Anche e a maggior ragione i media nazionali, ansiosi di riempire pagine e spazi, dovrebbero evitare di dare corda e risonanza a chi non se lo merita e basterebbe considerare, e. g., la del tutto inutile mezza prima pagina dedicata dal Corsera (22 aprile) alla vicenda e a come sarebbe stato più  serio (è più efficace in termini di dignità) dare solo notizia con un sobrio trafiletto riportante un accenno del fatto e la educata risposta della presidente allo scalmanato il quale, non per nulla, è  tornato subito dopo alla carica presentandosi come ebreo perseguitato e rincarando accuse (ora più politiche che sessiste) che autocertifica veritiere e poi, ad abundantiam, ancora accusando di nuovo il presidente della Repubblica (che saggiamente non fa una piega).

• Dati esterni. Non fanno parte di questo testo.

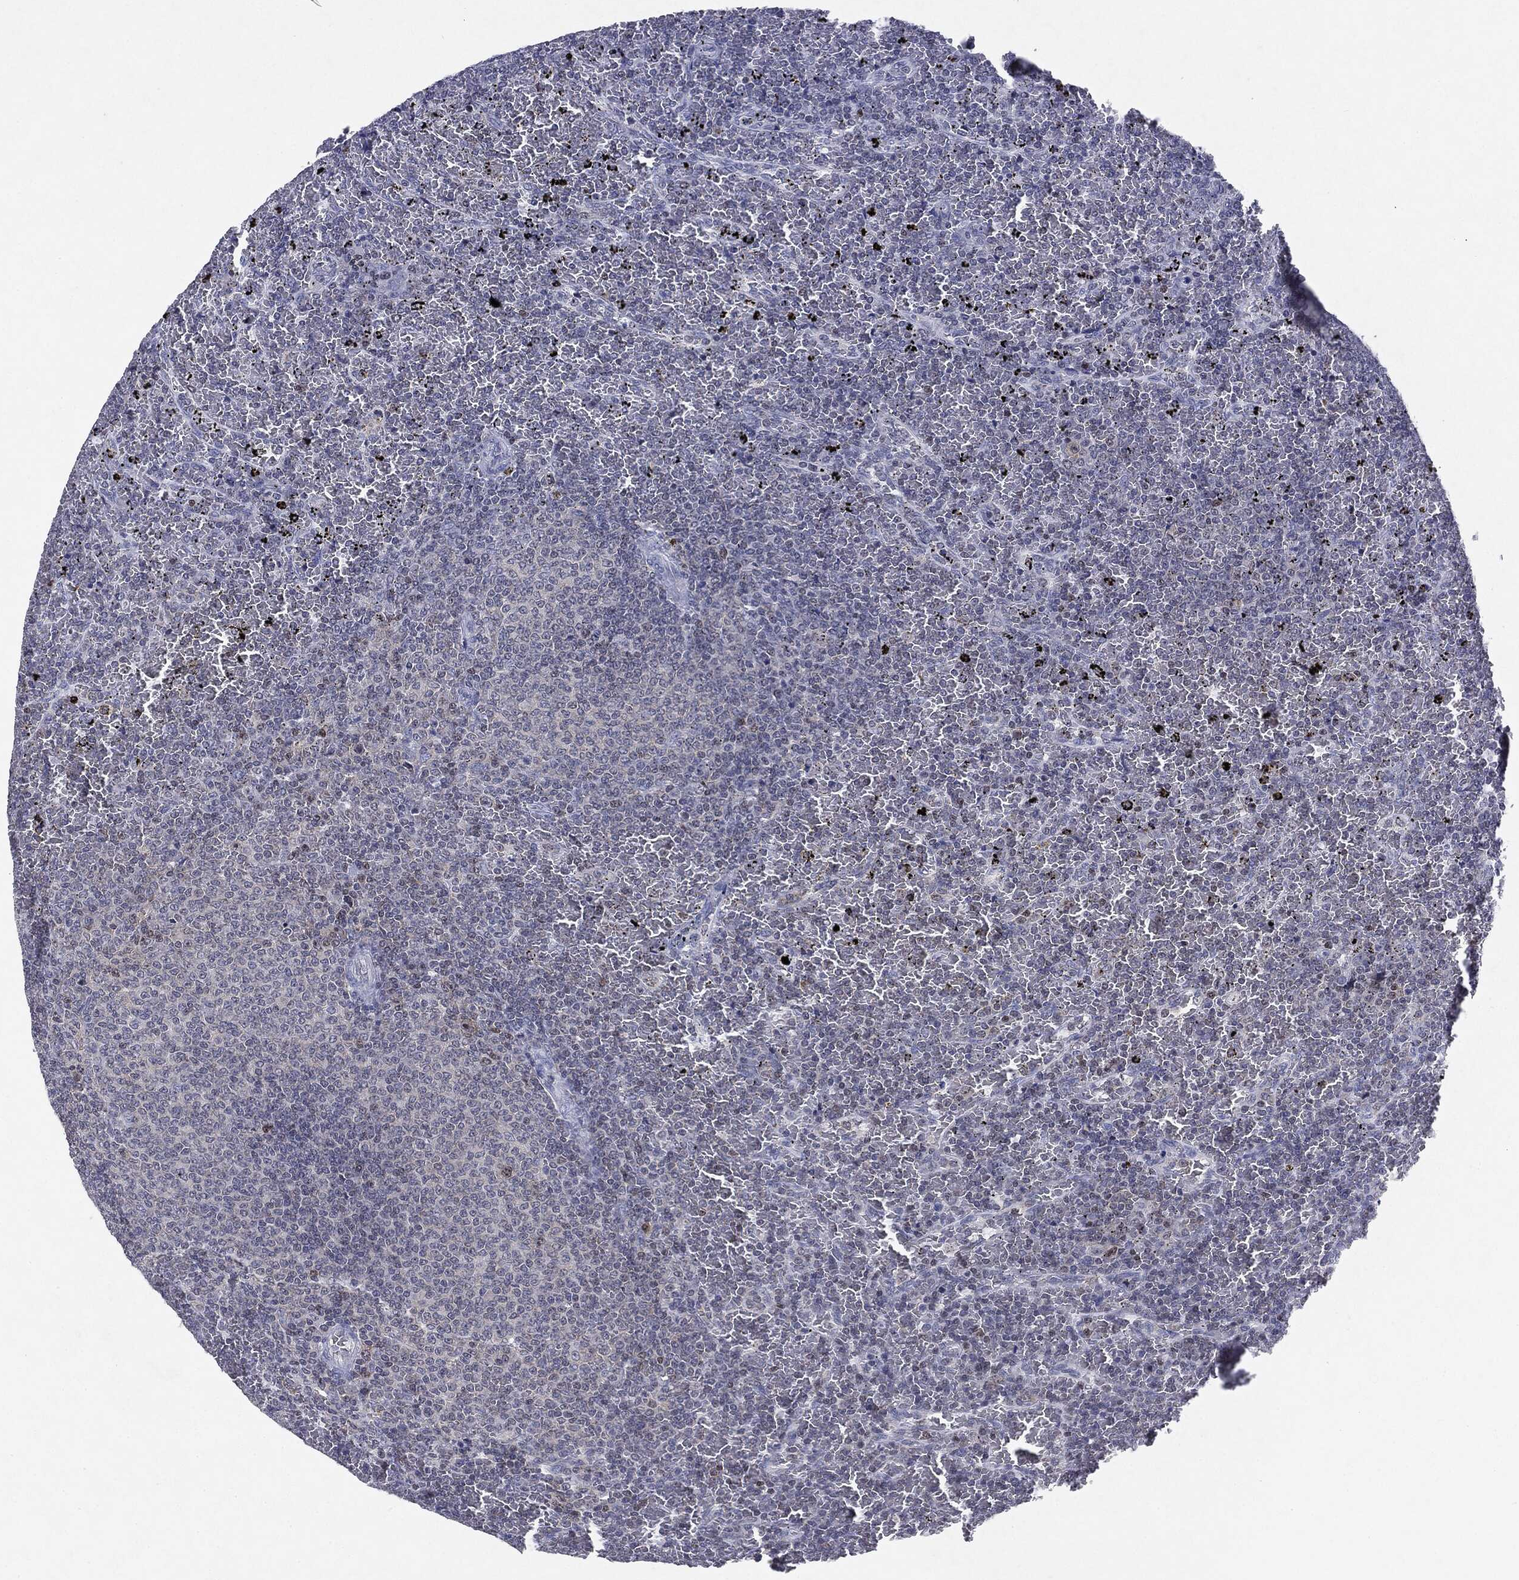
{"staining": {"intensity": "negative", "quantity": "none", "location": "none"}, "tissue": "lymphoma", "cell_type": "Tumor cells", "image_type": "cancer", "snomed": [{"axis": "morphology", "description": "Malignant lymphoma, non-Hodgkin's type, Low grade"}, {"axis": "topography", "description": "Spleen"}], "caption": "Lymphoma stained for a protein using IHC displays no staining tumor cells.", "gene": "KIF2C", "patient": {"sex": "female", "age": 77}}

Attendibilmente sta raccogliendo con acribia pagine e spazi delle sue prodezze così come ri-stampate e comunicate dai media italici onde, quando ne avrà un pacco, presentarle al padrone per altre benemerenze.

Ignorare persone di poco valore oltre a calunnie e critiche strumentali senza dare loro attenzione o ancor peggio paglia ai fuochi fatui di polemiche maliziose sarebbe saggezza politica e comunicativa con radici civili.

Non ragioniam di lor, ma guarda e passa” dice Virgilio a Dante (Cantica 1, III, 51) riferendosi agli ignavi (coloro che mai non prendono posizione) e nella premiata innumere categoria sono compresi a buon diritto anche coloro che, di posizioni, ne prendono di continuo e sempre pronti a cambiarla.

Parole cui rispondere e parole -da non confondersi con opinioni contrarie o critiche- che neanche essendo parole, ma emissioni è meglio lasciare si perdano da sole.